Weaver brothers together again

Updated: February 16, 2006, 6:21 PM ET
Associated Press

TEMPE, Ariz. -- There was a time when Jeff Weaver didn't want to spend time with his little brother, Jered.

As so often happens when people get older, that's no longer the case.

Now that Jeff has agreed to terms with the Los Angeles Angels, the two are together again. And it was Jered providing encouraging words to big brother.

"It's one of the only times that we're ever going to get to play together," the 23-year-old Jered said Thursday -- a day after Jeff joined him as a member of the Angels.

"We've never even been on the same field or played together at any time in our lives," Jered added. "It's exciting for me to have my first spring training with my brother at my side."

Jeff, 29, figures to fill the third spot in the Angels' rotation -- behind AL Cy Young award winner Bartolo Colon and John Lackey.
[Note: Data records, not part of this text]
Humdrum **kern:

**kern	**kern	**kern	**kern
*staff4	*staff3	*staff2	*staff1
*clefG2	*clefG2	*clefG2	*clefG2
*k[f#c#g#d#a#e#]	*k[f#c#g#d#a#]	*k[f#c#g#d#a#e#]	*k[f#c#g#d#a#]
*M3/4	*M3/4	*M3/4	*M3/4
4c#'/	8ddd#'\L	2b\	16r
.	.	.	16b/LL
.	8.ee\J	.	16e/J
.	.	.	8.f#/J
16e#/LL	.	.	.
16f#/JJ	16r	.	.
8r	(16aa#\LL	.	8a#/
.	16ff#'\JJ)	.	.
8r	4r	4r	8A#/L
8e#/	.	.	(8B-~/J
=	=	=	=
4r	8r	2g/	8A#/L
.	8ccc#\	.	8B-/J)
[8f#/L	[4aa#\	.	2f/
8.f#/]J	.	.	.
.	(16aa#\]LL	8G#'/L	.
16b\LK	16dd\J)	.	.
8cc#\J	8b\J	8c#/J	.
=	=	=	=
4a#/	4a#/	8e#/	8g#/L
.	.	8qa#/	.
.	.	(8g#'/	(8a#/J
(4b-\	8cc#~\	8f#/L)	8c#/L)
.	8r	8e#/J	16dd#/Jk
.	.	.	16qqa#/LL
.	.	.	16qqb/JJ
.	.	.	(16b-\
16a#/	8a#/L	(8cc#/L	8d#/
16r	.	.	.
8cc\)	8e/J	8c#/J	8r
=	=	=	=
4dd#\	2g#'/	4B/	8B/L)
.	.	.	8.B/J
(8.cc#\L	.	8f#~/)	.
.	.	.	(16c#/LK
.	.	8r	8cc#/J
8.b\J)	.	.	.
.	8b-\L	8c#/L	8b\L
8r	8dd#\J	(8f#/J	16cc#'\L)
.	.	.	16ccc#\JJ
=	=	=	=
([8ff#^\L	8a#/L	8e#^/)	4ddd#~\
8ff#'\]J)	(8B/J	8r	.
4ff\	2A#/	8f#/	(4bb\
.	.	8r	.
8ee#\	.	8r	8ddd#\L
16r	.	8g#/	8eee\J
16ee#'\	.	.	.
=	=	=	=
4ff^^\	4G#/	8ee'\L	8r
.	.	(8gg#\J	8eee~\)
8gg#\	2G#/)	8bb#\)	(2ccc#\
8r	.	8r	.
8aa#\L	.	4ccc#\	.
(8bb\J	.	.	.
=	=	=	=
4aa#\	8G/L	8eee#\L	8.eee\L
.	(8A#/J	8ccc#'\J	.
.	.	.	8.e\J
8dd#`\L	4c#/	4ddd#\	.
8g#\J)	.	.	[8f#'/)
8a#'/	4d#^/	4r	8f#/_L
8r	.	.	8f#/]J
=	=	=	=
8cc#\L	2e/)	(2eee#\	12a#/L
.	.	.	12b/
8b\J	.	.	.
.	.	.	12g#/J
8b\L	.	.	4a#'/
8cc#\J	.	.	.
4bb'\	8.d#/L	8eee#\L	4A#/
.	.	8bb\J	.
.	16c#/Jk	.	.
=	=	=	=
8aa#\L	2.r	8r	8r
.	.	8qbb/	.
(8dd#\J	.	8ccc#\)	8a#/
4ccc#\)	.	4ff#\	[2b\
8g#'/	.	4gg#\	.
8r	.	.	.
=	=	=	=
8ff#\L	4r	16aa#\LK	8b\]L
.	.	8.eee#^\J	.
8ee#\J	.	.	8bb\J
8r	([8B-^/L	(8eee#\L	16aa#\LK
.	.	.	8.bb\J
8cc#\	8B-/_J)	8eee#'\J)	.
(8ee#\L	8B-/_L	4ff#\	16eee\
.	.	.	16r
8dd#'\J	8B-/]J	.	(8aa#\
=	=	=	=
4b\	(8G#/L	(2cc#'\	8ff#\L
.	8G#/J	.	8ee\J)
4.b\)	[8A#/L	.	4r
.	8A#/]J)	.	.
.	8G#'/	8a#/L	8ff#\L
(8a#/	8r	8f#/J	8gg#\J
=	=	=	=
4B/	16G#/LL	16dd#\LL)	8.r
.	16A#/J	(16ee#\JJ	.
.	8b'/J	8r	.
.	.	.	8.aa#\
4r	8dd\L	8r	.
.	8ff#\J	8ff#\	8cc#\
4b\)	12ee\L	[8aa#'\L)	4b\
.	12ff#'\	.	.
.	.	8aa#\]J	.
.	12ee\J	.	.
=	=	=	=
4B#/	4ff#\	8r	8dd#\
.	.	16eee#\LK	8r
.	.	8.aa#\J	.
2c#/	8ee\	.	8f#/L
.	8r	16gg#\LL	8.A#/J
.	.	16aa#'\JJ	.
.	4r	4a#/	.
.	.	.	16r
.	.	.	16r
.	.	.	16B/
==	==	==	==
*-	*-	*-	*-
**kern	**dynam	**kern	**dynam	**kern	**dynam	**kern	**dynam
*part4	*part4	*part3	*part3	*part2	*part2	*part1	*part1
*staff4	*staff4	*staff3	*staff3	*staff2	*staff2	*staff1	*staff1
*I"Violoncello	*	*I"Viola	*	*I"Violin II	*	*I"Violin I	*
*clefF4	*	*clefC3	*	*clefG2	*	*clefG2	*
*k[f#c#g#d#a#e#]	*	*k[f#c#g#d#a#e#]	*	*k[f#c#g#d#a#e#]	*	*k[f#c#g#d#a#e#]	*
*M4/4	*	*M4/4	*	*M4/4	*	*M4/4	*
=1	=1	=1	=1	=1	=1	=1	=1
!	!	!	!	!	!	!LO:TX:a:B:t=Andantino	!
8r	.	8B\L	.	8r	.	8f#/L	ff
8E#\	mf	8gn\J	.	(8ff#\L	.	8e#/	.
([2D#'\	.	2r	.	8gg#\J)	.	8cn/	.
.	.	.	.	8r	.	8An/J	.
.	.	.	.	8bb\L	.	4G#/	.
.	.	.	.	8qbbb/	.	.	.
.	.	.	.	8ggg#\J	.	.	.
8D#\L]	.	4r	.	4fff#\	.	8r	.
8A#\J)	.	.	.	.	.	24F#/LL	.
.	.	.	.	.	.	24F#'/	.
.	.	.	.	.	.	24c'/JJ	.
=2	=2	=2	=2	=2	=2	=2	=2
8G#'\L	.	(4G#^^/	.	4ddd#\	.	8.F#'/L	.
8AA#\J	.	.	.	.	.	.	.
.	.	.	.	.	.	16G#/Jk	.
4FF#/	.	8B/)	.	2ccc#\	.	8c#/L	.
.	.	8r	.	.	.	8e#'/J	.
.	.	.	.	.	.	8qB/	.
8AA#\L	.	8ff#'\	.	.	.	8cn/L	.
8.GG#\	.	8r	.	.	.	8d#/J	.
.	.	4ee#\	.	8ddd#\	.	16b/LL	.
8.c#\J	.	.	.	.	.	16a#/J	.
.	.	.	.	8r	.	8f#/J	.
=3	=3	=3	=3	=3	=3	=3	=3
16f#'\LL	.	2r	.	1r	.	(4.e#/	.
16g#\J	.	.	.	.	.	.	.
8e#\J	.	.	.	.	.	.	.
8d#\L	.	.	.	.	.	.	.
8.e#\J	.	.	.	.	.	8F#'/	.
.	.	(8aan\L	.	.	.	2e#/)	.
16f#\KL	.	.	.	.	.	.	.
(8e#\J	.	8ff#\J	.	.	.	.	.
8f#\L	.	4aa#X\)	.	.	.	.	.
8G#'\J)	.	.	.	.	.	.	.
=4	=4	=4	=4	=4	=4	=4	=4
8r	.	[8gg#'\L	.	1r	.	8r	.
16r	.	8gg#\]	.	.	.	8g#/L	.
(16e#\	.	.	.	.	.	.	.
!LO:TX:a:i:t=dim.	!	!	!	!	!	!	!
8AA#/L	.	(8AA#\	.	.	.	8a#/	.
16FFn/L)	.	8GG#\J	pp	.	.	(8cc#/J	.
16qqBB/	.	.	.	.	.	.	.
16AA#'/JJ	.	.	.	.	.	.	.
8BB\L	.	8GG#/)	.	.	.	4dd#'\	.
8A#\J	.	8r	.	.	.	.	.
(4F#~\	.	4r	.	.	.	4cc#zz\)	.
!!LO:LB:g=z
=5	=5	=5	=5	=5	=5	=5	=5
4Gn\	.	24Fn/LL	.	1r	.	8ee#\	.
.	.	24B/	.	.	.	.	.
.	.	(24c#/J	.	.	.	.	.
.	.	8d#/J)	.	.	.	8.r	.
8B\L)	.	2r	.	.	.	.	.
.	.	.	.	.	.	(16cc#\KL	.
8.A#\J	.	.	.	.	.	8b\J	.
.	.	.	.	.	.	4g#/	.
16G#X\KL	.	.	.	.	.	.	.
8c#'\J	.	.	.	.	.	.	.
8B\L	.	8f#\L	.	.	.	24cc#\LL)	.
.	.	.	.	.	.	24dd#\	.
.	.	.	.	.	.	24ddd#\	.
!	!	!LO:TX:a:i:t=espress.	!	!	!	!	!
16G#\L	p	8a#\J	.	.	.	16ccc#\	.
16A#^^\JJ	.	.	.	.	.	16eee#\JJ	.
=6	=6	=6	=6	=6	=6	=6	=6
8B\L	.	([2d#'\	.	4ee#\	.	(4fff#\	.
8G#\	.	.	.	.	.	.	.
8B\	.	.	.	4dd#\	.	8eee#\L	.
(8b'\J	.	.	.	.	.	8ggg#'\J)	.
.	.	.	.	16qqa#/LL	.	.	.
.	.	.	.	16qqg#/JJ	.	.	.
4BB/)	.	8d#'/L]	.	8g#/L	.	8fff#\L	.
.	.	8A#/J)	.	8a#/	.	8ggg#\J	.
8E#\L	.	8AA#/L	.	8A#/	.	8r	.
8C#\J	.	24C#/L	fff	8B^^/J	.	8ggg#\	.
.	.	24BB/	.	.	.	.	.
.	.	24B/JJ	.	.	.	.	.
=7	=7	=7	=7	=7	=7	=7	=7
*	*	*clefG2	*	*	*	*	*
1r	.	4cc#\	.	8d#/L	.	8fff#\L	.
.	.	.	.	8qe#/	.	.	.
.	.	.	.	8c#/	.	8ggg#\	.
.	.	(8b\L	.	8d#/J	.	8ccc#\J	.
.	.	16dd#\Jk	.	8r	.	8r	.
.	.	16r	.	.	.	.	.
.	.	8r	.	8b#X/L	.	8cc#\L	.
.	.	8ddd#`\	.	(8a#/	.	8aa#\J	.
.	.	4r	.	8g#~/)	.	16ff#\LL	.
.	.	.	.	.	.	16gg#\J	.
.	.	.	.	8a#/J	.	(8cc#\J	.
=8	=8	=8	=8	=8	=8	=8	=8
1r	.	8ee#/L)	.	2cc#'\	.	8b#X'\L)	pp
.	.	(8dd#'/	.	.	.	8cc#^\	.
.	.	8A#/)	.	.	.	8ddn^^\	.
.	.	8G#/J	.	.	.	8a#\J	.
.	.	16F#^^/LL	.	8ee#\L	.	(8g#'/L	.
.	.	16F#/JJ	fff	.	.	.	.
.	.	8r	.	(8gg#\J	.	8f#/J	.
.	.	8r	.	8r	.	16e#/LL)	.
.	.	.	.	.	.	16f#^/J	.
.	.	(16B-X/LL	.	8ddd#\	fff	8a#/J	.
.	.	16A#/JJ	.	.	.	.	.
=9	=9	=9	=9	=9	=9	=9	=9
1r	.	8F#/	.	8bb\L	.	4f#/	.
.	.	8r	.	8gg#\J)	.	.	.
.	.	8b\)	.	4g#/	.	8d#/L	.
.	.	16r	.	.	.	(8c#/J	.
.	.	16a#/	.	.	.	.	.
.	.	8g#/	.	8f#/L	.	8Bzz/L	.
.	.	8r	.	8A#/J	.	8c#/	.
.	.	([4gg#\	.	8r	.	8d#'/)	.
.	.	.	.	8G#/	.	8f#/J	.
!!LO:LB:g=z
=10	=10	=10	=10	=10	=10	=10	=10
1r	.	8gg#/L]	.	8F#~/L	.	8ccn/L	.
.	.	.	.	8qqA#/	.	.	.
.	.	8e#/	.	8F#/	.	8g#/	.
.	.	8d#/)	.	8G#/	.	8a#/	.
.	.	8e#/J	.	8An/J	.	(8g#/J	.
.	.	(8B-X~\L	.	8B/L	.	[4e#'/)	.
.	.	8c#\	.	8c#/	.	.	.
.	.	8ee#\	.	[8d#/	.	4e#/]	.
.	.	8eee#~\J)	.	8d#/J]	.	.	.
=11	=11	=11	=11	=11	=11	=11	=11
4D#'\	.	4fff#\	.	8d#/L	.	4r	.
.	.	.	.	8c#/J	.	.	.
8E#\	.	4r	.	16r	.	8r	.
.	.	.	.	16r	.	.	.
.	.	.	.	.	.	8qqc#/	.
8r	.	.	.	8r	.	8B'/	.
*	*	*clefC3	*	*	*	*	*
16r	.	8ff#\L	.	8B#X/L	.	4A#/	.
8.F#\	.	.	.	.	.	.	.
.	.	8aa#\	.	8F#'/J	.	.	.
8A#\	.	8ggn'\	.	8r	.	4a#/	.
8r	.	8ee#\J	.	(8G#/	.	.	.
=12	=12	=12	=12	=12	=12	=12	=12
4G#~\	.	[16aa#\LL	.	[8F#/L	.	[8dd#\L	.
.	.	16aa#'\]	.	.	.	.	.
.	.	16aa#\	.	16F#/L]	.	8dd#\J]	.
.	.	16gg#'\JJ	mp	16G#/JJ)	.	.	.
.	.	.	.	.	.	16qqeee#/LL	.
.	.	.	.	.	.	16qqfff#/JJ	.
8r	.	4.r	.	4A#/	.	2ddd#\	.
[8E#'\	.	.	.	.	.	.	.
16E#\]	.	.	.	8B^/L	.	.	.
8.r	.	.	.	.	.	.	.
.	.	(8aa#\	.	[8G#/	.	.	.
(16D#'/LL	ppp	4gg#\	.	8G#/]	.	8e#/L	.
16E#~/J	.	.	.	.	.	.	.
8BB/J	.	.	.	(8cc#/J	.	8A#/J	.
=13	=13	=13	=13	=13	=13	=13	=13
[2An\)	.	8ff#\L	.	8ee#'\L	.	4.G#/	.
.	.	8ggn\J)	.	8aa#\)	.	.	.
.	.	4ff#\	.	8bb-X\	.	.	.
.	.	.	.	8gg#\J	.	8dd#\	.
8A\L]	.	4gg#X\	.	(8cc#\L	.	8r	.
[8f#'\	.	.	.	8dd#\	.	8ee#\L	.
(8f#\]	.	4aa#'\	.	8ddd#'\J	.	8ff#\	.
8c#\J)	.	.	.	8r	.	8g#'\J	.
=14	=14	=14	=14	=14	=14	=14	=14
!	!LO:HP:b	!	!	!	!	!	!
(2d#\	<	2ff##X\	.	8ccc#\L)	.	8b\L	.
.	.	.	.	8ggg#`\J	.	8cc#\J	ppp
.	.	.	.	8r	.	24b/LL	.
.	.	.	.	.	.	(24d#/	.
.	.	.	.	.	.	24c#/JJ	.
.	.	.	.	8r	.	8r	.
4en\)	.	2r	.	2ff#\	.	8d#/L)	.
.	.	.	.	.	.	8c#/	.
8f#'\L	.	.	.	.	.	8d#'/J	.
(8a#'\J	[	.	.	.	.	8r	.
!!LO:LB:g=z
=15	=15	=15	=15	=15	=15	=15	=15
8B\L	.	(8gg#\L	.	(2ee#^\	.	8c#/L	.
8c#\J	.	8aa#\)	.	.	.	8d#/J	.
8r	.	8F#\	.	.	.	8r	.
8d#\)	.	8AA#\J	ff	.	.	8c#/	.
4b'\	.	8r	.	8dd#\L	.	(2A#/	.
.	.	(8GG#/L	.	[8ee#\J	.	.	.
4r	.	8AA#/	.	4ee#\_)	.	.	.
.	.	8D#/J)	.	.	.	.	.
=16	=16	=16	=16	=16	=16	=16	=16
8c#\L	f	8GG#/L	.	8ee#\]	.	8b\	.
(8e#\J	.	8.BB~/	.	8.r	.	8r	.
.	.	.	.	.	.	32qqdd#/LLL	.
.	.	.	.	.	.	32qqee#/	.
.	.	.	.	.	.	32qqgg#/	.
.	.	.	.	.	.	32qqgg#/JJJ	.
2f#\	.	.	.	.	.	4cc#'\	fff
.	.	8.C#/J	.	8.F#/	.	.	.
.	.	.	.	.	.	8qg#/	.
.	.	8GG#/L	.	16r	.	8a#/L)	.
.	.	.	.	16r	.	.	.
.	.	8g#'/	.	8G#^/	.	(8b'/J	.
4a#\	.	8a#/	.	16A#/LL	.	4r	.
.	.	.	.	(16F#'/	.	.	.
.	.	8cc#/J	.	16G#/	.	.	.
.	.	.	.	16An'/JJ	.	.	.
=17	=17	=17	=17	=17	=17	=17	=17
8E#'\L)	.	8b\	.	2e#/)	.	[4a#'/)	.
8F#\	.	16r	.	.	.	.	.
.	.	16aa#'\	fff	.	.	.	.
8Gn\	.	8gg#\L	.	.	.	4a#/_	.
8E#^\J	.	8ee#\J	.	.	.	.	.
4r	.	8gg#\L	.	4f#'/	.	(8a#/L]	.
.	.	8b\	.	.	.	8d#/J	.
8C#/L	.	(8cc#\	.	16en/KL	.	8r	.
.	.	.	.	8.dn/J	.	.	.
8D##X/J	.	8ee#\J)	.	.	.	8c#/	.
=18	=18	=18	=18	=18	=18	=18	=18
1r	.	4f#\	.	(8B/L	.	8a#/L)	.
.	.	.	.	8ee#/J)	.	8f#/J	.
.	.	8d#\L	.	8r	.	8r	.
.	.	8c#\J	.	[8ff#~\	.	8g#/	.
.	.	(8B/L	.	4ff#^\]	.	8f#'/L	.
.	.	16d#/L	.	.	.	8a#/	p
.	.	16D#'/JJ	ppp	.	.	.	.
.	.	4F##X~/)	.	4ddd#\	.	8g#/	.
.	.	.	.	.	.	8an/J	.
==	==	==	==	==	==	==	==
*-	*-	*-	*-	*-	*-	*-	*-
Jeff agreed to a one-year contract worth $8.325 million and can earn an additional $600,000 in performance bonuses.

The elder Weaver went 14-11 with a 4.22 ERA in 34 starts for the Los Angeles Dodgers last season, earning $9.35 million in the final season of a four-year contract.

The addition of the Jeff Weaver will likely create a dogfight this spring between Ervin Santana, Hector Carrasco and Kelvim Escobar for the remaining two spots in the Angels' starting rotation, unless someone else, like Jered, manages to win a spot.

Jered is considered one of baseball's best young pitching prospects, and hopes to become a member of the Angels' rotation in the near future. The addition of his brother will make it tougher for Jered to make the big-league roster, but that's OK with him.

"I'm just going to do what I do and, hopefully, they like what they see and stick me where I belong," he said.

Jered was the 12th overall pick in the 2004 amateur draft, falling to that spot because of the fear that agent Scott Boras wanted too much money for his client.

In fact, the Angels signed Weaver almost a year after he was drafted -- shortly before a deadline to reach an agreement or he would have re-entered the draft.

Boras negotiated Jeff's contract, and the pitcher downplayed his agent's role in lengthening his time as a free agent this past offseason, maintaining his determination to work out a deal with the Dodgers damaged his chances of signing a longer-term contract with another team.

Jeff said other teams including a contender he wouldn't identify offered multiyear deals, but in the end it was a chance at winning and playing with his brother that made the difference.

"I had a few talks with my brother and made sure I wasn't stepping on his toes," Jeff said. "People think it's an easy decision to just come and play with your brother, but I know he's worked hard to get up to the big leagues and find himself a spot.

"Obviously, it was another selling point for me. It would be unreal, kind of surreal, to be on the same field with him. To compete with him at the highest level would be a dream. It would be awesome."